● What is expected:
Look below for the line containing "113 187 1009". Reproduce it and every line after it exactly, and nothing more.

[Stored items from a collection]

━━━━━━━━━━━━━━━━━━━━

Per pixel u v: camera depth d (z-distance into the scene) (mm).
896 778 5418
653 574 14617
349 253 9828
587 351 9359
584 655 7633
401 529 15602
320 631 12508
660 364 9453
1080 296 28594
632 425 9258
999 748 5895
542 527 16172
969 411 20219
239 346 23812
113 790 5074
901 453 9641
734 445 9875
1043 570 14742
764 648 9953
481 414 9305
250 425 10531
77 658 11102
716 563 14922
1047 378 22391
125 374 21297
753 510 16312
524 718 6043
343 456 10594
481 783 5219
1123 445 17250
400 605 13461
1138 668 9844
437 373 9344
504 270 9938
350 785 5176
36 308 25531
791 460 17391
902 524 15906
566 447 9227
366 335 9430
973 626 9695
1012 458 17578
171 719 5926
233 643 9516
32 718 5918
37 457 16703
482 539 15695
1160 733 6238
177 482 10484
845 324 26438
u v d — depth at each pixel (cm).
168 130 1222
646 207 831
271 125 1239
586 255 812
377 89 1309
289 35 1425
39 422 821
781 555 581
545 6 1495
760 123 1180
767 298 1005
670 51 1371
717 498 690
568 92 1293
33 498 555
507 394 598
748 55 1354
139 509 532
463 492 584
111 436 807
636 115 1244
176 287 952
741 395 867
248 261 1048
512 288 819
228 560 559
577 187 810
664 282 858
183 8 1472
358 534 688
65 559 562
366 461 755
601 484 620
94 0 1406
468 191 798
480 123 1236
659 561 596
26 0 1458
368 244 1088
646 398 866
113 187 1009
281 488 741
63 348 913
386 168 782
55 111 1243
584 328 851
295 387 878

━━━━━━━━━━━━━━━━━━━━

● Response for this exercise:
113 187 1009
281 488 741
63 348 913
386 168 782
55 111 1243
584 328 851
295 387 878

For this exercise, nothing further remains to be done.